Put every line of the records below into a JSON list of strings, one string per line, and leave out any blank lines.
=== Begin Enclosure ===
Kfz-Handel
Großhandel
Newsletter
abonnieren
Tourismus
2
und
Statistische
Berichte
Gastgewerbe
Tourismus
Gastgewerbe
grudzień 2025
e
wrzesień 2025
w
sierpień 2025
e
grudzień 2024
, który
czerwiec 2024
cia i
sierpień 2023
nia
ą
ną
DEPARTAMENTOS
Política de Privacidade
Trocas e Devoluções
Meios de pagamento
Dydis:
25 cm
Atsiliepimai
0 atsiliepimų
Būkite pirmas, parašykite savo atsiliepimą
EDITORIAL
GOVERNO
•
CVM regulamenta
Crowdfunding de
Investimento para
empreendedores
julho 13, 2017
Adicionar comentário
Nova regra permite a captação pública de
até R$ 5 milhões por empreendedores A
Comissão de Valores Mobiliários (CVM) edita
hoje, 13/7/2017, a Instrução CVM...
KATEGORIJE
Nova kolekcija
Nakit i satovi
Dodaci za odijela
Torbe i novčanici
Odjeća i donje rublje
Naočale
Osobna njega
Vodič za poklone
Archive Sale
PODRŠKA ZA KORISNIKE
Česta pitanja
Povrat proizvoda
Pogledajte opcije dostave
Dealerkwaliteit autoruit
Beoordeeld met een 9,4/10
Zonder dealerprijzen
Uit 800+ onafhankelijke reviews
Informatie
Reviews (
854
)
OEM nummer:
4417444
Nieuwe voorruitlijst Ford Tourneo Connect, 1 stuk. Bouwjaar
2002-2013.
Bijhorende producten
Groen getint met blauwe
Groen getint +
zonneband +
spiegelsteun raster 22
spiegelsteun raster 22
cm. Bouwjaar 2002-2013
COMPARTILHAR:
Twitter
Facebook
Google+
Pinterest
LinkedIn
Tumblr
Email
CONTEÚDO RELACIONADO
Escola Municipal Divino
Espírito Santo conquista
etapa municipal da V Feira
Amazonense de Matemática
=== End Enclosure ===
Solution for this problem:
[
  "Kfz-Handel",
  "Großhandel",
  "Newsletter",
  "abonnieren",
  "Tourismus",
  "2",
  "und",
  "Statistische",
  "Berichte",
  "Gastgewerbe",
  "Tourismus",
  "Gastgewerbe",
  "grudzień 2025",
  "e",
  "wrzesień 2025",
  "w",
  "sierpień 2025",
  "e",
  "grudzień 2024",
  ", który",
  "czerwiec 2024",
  "cia i",
  "sierpień 2023",
  "nia",
  "ą",
  "ną",
  "DEPARTAMENTOS",
  "Política de Privacidade",
  "Trocas e Devoluções",
  "Meios de pagamento",
  "Dydis:",
  "25 cm",
  "Atsiliepimai",
  "0 atsiliepimų",
  "Būkite pirmas, parašykite savo atsiliepimą",
  "EDITORIAL",
  "GOVERNO",
  "•",
  "CVM regulamenta",
  "Crowdfunding de",
  "Investimento para",
  "empreendedores",
  "julho 13, 2017",
  "Adicionar comentário",
  "Nova regra permite a captação pública de",
  "até R$ 5 milhões por empreendedores A",
  "Comissão de Valores Mobiliários (CVM) edita",
  "hoje, 13/7/2017, a Instrução CVM...",
  "KATEGORIJE",
  "Nova kolekcija",
  "Nakit i satovi",
  "Dodaci za odijela",
  "Torbe i novčanici",
  "Odjeća i donje rublje",
  "Naočale",
  "Osobna njega",
  "Vodič za poklone",
  "Archive Sale",
  "PODRŠKA ZA KORISNIKE",
  "Česta pitanja",
  "Povrat proizvoda",
  "Pogledajte opcije dostave",
  "Dealerkwaliteit autoruit",
  "Beoordeeld met een 9,4/10",
  "Zonder dealerprijzen",
  "Uit 800+ onafhankelijke reviews",
  "Informatie",
  "Reviews (",
  "854",
  ")",
  "OEM nummer:",
  "4417444",
  "Nieuwe voorruitlijst Ford Tourneo Connect, 1 stuk. Bouwjaar",
  "2002-2013.",
  "Bijhorende producten",
  "Groen getint met blauwe",
  "Groen getint +",
  "zonneband +",
  "spiegelsteun raster 22",
  "spiegelsteun raster 22",
  "cm. Bouwjaar 2002-2013",
  "COMPARTILHAR:",
  "Twitter",
  "Facebook",
  "Google+",
  "Pinterest",
  "LinkedIn",
  "Tumblr",
  "Email",
  "CONTEÚDO RELACIONADO",
  "Escola Municipal Divino",
  "Espírito Santo conquista",
  "etapa municipal da V Feira",
  "Amazonense de Matemática"
]